§ Task inputs:
═══
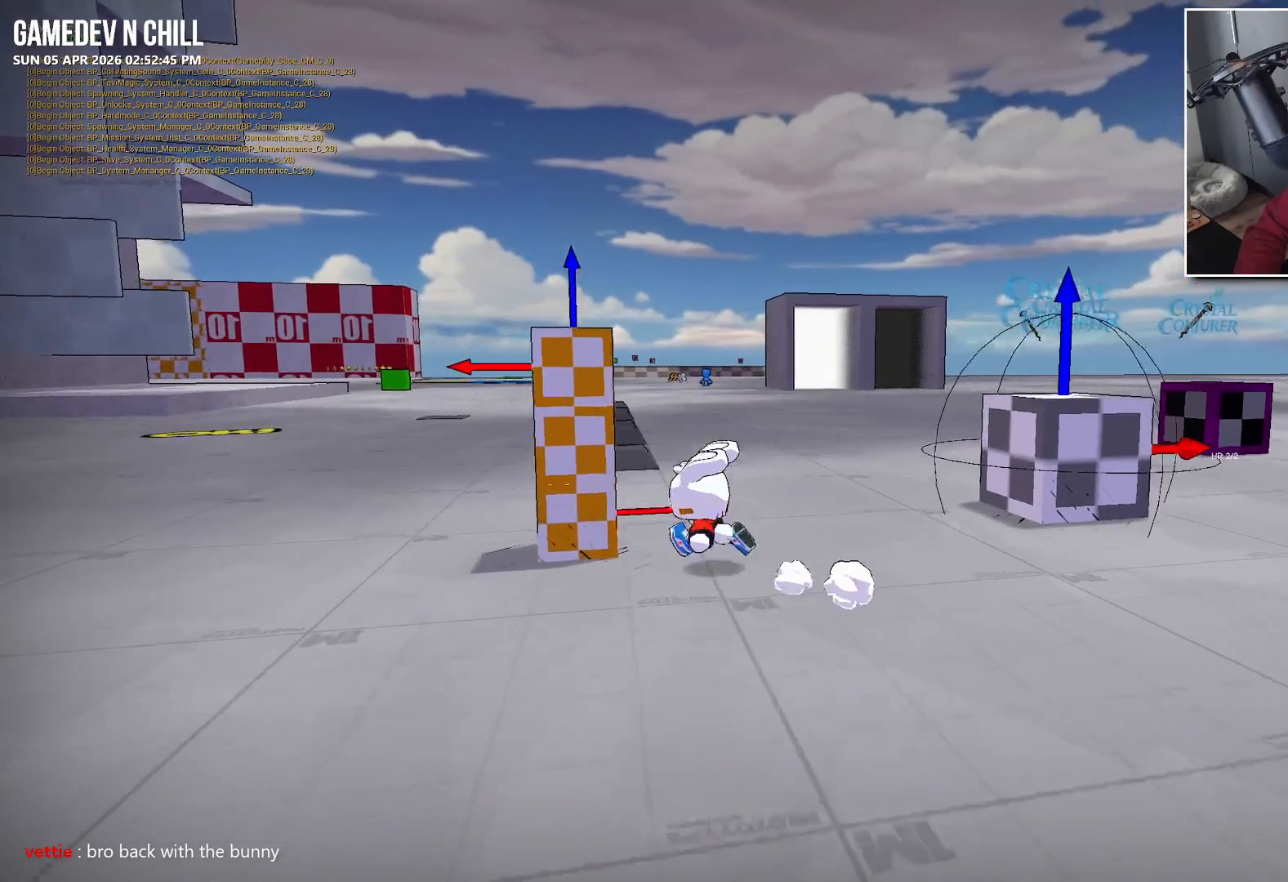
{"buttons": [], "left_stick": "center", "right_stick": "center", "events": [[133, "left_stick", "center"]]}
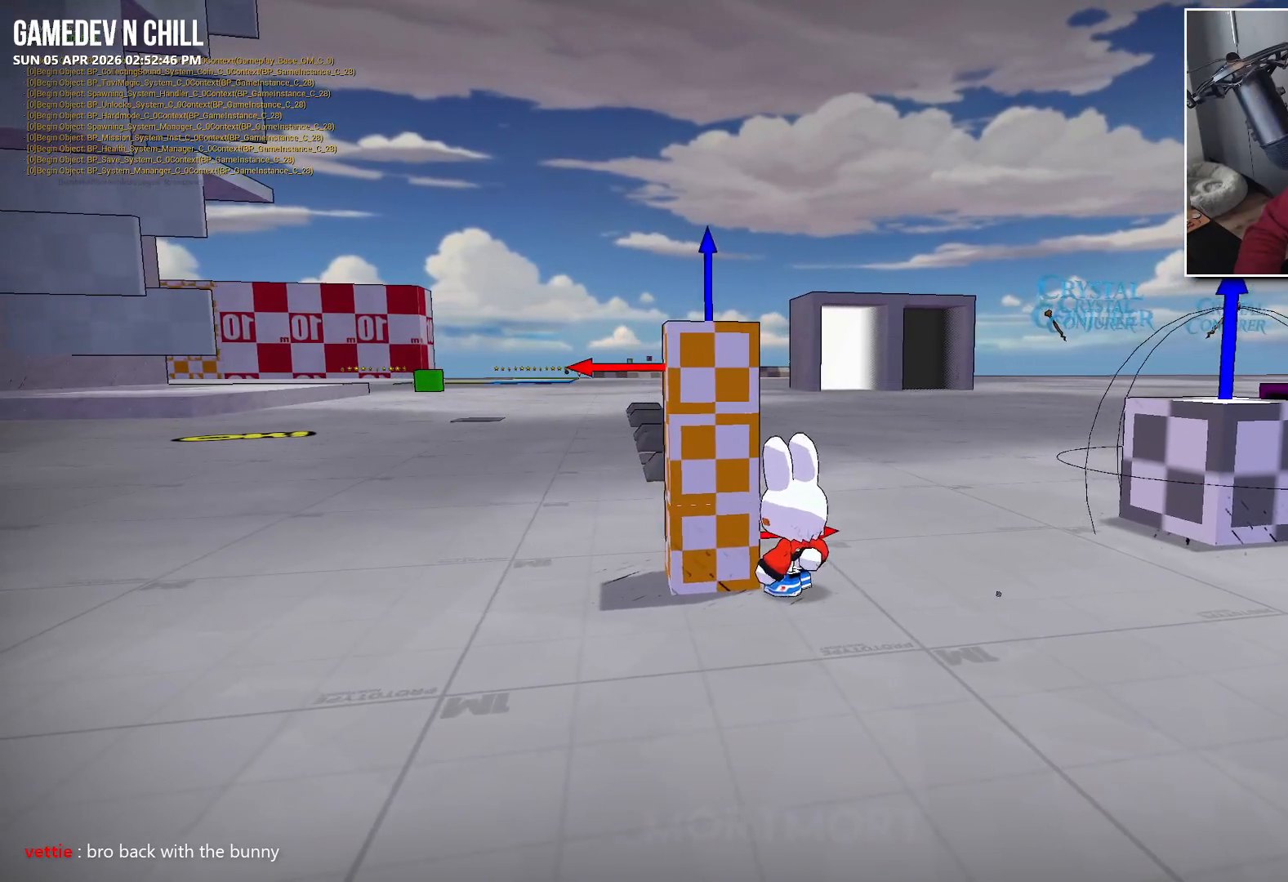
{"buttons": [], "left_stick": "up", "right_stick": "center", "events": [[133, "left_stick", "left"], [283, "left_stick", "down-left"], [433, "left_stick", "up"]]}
═══
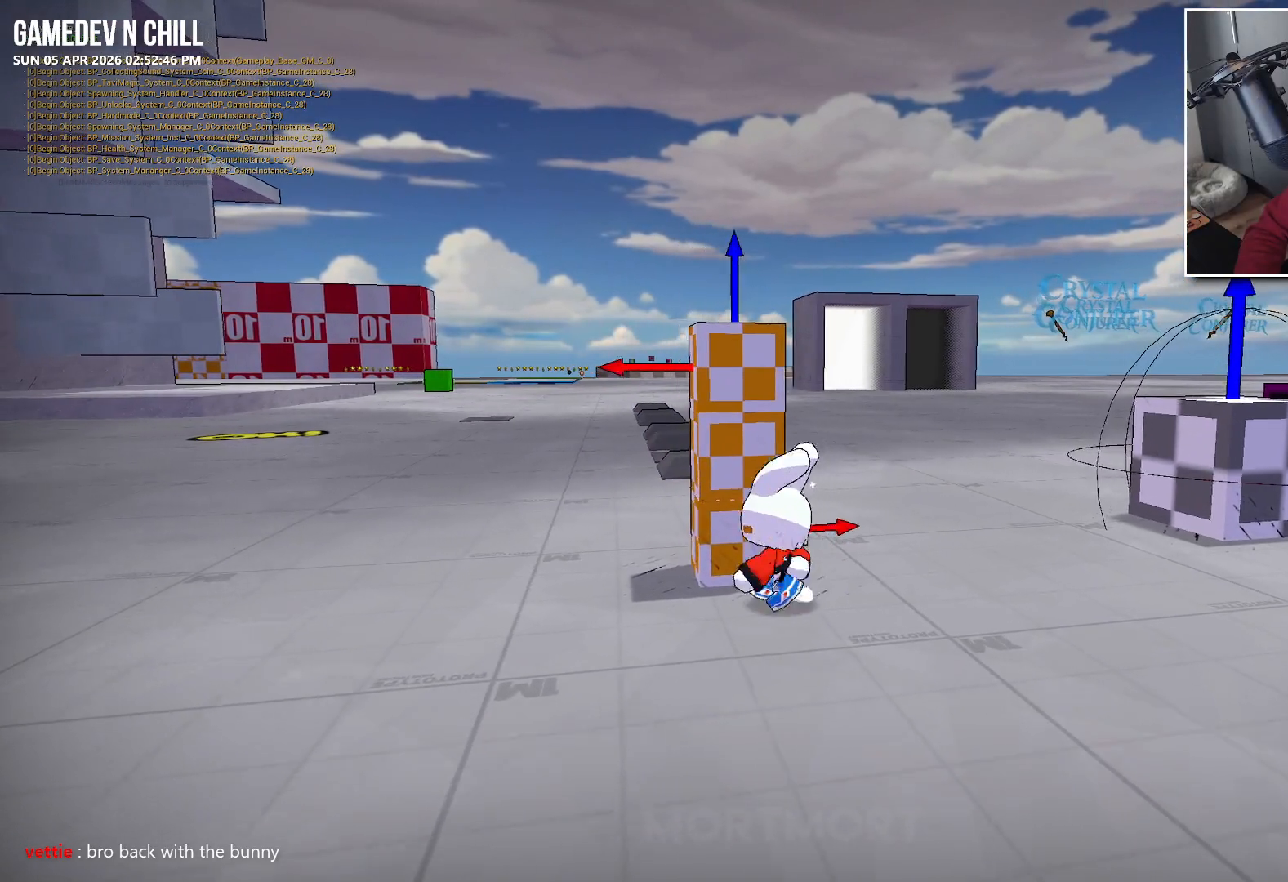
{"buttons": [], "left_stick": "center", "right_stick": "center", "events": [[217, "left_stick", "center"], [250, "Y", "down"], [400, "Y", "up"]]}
═══
§ Task: Lines containing the word "down" must be found in the data above and copied.

§ Exercise result:
{"buttons": [], "left_stick": "up", "right_stick": "center", "events": [[133, "left_stick", "left"], [283, "left_stick", "down-left"], [433, "left_stick", "up"]]}
{"buttons": [], "left_stick": "center", "right_stick": "center", "events": [[217, "left_stick", "center"], [250, "Y", "down"], [400, "Y", "up"]]}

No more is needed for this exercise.